Work instruction -
Repeat the entries below verbatim, from their very beginning through the line containing "4. Cookie数据", with that line included. Leave the pictures out of your answer.

Material shown -
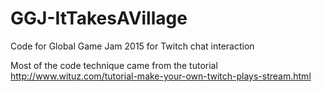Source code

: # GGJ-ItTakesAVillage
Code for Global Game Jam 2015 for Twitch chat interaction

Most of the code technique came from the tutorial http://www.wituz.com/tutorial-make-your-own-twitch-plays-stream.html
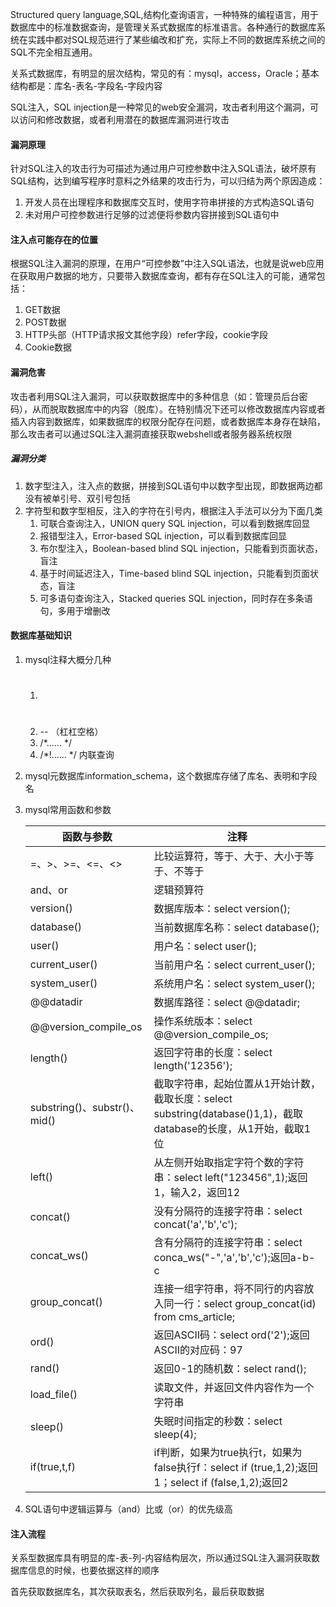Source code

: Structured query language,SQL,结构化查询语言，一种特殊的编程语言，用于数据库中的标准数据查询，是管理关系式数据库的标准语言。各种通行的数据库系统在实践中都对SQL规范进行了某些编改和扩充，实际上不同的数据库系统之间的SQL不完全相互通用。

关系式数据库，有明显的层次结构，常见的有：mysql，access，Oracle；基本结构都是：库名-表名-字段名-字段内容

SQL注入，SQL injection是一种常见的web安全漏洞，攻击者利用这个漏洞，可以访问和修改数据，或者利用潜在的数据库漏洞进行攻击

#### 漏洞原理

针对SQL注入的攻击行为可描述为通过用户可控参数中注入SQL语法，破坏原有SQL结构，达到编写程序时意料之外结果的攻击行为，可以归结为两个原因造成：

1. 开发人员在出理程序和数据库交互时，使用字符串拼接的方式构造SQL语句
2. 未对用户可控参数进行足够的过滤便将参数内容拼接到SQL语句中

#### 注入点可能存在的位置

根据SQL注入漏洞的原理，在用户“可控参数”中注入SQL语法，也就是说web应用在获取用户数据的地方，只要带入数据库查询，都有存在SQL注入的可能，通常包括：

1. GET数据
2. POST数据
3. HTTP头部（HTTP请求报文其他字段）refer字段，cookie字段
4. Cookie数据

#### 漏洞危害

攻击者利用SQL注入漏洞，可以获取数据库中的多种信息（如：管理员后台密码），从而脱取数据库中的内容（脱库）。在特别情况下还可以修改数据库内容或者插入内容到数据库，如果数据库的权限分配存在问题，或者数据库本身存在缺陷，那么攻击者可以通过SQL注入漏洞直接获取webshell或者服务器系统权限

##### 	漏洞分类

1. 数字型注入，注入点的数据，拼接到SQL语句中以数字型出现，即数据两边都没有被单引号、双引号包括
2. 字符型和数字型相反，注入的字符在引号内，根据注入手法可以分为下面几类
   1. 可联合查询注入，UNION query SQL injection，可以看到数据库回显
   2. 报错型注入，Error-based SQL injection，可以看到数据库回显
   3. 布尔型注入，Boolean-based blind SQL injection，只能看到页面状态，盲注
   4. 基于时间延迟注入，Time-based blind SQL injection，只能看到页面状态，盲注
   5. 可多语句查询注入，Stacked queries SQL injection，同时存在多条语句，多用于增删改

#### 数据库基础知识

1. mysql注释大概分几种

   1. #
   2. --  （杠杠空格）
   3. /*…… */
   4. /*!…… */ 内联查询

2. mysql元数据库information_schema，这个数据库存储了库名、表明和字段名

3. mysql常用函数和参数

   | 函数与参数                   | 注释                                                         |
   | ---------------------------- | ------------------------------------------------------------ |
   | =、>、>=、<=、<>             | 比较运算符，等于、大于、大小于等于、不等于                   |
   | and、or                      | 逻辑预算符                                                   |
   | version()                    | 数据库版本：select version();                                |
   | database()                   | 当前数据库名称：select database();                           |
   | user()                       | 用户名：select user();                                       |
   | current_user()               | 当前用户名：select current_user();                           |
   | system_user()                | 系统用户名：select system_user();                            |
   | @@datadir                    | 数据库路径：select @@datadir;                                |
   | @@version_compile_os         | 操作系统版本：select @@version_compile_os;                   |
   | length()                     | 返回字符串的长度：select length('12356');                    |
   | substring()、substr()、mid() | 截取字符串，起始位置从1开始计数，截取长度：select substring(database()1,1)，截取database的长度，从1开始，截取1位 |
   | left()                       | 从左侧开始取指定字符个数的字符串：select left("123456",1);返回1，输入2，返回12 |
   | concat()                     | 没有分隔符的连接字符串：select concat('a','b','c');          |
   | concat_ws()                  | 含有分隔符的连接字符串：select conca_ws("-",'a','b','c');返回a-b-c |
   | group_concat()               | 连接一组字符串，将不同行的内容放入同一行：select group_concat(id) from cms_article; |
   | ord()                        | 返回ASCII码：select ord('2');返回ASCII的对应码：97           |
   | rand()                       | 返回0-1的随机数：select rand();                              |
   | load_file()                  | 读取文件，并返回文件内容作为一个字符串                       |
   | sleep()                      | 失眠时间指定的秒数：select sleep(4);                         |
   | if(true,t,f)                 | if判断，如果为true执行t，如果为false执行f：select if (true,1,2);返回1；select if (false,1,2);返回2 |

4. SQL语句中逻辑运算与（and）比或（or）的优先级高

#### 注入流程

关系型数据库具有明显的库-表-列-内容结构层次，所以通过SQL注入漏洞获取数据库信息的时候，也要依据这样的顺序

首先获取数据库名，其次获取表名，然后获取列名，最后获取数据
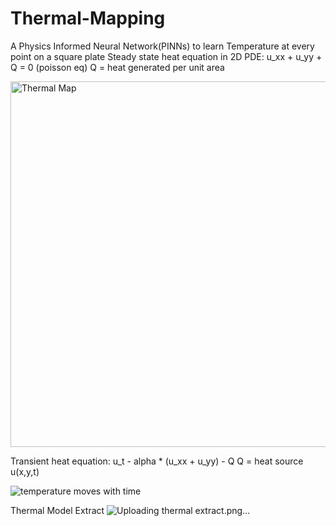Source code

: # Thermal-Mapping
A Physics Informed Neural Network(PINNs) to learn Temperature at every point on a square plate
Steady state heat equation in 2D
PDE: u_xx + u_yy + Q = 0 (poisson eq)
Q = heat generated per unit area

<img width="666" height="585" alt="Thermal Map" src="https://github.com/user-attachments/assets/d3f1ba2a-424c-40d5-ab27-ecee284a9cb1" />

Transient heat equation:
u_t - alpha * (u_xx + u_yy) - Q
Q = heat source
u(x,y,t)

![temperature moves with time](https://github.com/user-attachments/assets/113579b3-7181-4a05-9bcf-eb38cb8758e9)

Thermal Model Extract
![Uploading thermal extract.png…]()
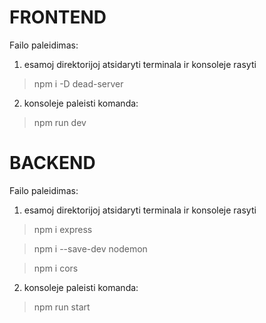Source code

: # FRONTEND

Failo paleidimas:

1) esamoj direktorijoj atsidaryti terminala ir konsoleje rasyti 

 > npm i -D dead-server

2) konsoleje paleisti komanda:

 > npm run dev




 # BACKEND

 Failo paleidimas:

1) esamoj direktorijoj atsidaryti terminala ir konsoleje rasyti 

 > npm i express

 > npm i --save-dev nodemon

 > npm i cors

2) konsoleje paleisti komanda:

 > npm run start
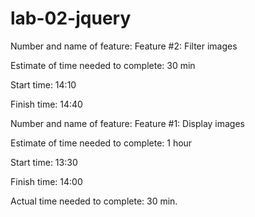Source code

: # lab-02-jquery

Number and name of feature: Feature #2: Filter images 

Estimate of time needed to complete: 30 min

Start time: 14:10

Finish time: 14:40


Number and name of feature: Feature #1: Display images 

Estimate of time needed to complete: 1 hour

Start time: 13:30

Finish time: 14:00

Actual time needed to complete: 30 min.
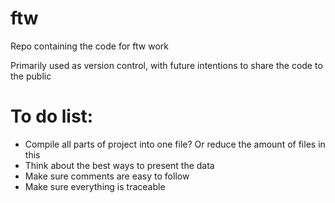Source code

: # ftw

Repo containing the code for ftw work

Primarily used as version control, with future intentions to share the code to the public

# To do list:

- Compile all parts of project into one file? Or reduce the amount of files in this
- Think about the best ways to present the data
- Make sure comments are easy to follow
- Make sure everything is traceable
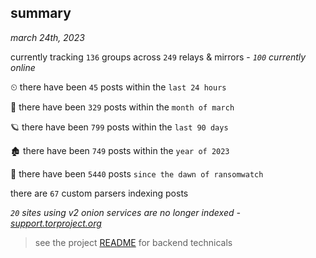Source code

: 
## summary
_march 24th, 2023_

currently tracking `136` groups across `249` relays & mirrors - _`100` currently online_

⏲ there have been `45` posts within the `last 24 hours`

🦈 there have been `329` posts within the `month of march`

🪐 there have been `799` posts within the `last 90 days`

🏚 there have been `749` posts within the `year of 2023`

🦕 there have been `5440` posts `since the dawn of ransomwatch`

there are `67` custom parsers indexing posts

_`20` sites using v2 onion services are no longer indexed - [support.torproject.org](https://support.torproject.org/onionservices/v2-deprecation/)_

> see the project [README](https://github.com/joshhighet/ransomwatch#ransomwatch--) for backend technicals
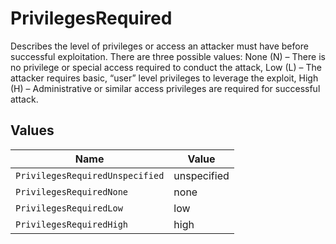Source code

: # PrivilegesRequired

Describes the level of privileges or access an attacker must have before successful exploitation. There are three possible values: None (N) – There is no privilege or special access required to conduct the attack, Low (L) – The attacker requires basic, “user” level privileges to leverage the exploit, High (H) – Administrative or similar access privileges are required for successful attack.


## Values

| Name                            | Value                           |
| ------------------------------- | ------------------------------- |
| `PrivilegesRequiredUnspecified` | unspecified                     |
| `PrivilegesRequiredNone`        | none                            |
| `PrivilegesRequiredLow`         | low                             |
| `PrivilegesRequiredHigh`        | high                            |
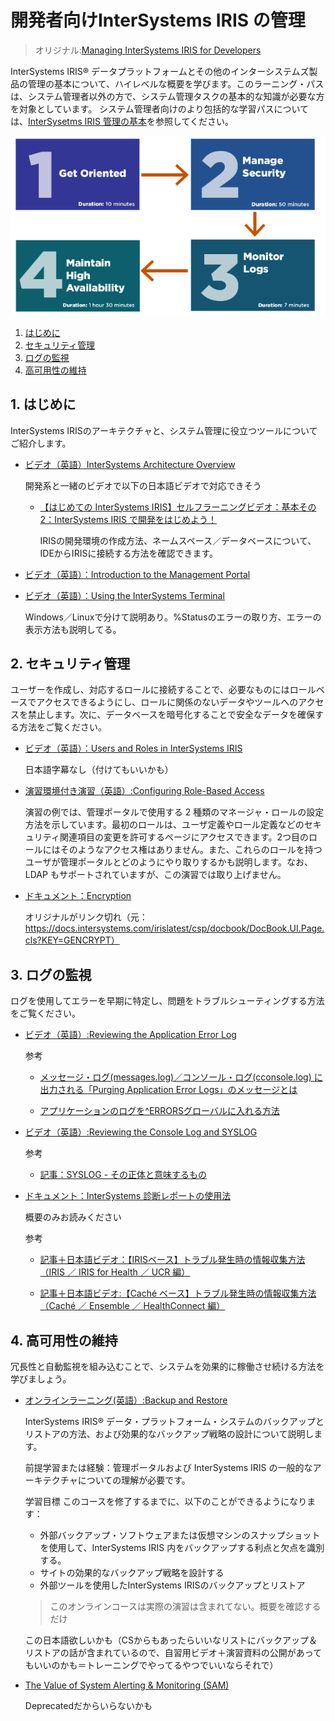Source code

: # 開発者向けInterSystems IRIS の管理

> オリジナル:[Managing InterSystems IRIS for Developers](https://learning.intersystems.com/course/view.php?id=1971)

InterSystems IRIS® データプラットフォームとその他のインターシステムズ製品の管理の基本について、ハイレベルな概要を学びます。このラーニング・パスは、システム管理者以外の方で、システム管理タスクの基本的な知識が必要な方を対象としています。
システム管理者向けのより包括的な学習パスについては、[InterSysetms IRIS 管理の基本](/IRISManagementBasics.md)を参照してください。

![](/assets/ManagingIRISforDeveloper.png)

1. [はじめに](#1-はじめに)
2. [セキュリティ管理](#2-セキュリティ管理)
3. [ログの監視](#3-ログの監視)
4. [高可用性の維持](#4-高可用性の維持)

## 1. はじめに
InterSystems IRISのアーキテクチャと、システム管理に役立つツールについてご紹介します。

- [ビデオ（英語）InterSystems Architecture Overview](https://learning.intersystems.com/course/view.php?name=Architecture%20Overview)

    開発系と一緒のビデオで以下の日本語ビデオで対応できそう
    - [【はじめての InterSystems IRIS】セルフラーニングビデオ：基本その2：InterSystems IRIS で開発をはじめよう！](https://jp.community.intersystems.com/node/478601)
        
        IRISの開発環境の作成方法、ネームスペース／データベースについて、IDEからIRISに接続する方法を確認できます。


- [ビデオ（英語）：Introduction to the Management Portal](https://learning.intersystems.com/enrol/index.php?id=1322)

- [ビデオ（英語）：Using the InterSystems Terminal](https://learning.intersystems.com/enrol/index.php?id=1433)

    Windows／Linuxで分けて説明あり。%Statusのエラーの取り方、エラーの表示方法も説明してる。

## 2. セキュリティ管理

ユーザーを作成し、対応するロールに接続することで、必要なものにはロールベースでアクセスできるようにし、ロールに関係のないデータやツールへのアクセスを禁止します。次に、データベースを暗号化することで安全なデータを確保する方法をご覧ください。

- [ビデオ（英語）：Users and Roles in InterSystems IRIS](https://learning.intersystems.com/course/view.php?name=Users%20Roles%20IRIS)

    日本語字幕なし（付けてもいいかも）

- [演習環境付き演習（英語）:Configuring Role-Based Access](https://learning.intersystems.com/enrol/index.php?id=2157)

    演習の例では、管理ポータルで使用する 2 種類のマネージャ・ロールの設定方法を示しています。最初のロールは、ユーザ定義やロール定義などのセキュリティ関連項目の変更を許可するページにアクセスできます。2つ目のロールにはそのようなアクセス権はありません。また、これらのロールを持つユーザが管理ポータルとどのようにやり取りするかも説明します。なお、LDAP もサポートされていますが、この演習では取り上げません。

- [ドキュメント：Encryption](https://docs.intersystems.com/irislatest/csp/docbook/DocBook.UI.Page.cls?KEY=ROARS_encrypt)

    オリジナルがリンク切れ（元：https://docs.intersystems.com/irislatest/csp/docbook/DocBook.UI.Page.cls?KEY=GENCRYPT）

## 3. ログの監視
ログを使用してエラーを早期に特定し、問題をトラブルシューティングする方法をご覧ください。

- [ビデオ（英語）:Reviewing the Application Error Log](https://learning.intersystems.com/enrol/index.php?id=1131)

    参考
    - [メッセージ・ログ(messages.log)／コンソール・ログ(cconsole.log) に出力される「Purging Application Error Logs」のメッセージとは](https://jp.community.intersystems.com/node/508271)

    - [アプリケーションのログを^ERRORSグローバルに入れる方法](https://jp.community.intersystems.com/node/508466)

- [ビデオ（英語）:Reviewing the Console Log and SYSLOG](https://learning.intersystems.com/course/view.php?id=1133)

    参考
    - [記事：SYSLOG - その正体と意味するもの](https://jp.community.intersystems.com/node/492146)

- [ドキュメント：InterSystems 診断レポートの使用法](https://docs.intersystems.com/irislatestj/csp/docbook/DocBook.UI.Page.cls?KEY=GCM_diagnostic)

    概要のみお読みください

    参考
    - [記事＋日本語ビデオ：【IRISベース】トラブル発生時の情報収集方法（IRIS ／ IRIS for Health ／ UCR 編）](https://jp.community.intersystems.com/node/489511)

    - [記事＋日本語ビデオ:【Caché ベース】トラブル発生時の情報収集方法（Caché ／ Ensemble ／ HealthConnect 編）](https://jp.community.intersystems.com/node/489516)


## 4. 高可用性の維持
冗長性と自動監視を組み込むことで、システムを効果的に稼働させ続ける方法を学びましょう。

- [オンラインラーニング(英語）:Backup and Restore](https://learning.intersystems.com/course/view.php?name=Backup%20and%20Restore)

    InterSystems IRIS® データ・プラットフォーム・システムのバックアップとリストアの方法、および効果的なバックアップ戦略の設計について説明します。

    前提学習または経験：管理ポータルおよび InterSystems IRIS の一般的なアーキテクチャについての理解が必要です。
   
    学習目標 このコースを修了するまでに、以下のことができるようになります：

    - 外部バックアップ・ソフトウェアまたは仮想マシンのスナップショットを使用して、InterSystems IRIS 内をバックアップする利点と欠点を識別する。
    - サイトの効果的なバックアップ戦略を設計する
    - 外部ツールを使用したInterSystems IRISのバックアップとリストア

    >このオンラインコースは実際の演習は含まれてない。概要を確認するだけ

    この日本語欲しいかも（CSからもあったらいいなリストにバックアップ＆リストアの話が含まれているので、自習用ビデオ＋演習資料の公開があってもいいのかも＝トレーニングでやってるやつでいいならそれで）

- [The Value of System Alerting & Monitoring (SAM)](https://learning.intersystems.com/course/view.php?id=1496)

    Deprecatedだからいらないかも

Finished exercise -
Source code

: # GGJ-ItTakesAVillage
Code for Global Game Jam 2015 for Twitch chat interaction

Most of the code technique came from the tutorial http://www.wituz.com/tutorial-make-your-own-twitch-plays-stream.html
Source code

: Structured query language,SQL,结构化查询语言，一种特殊的编程语言，用于数据库中的标准数据查询，是管理关系式数据库的标准语言。各种通行的数据库系统在实践中都对SQL规范进行了某些编改和扩充，实际上不同的数据库系统之间的SQL不完全相互通用。

关系式数据库，有明显的层次结构，常见的有：mysql，access，Oracle；基本结构都是：库名-表名-字段名-字段内容

SQL注入，SQL injection是一种常见的web安全漏洞，攻击者利用这个漏洞，可以访问和修改数据，或者利用潜在的数据库漏洞进行攻击

#### 漏洞原理

针对SQL注入的攻击行为可描述为通过用户可控参数中注入SQL语法，破坏原有SQL结构，达到编写程序时意料之外结果的攻击行为，可以归结为两个原因造成：

1. 开发人员在出理程序和数据库交互时，使用字符串拼接的方式构造SQL语句
2. 未对用户可控参数进行足够的过滤便将参数内容拼接到SQL语句中

#### 注入点可能存在的位置

根据SQL注入漏洞的原理，在用户“可控参数”中注入SQL语法，也就是说web应用在获取用户数据的地方，只要带入数据库查询，都有存在SQL注入的可能，通常包括：

1. GET数据
2. POST数据
3. HTTP头部（HTTP请求报文其他字段）refer字段，cookie字段
4. Cookie数据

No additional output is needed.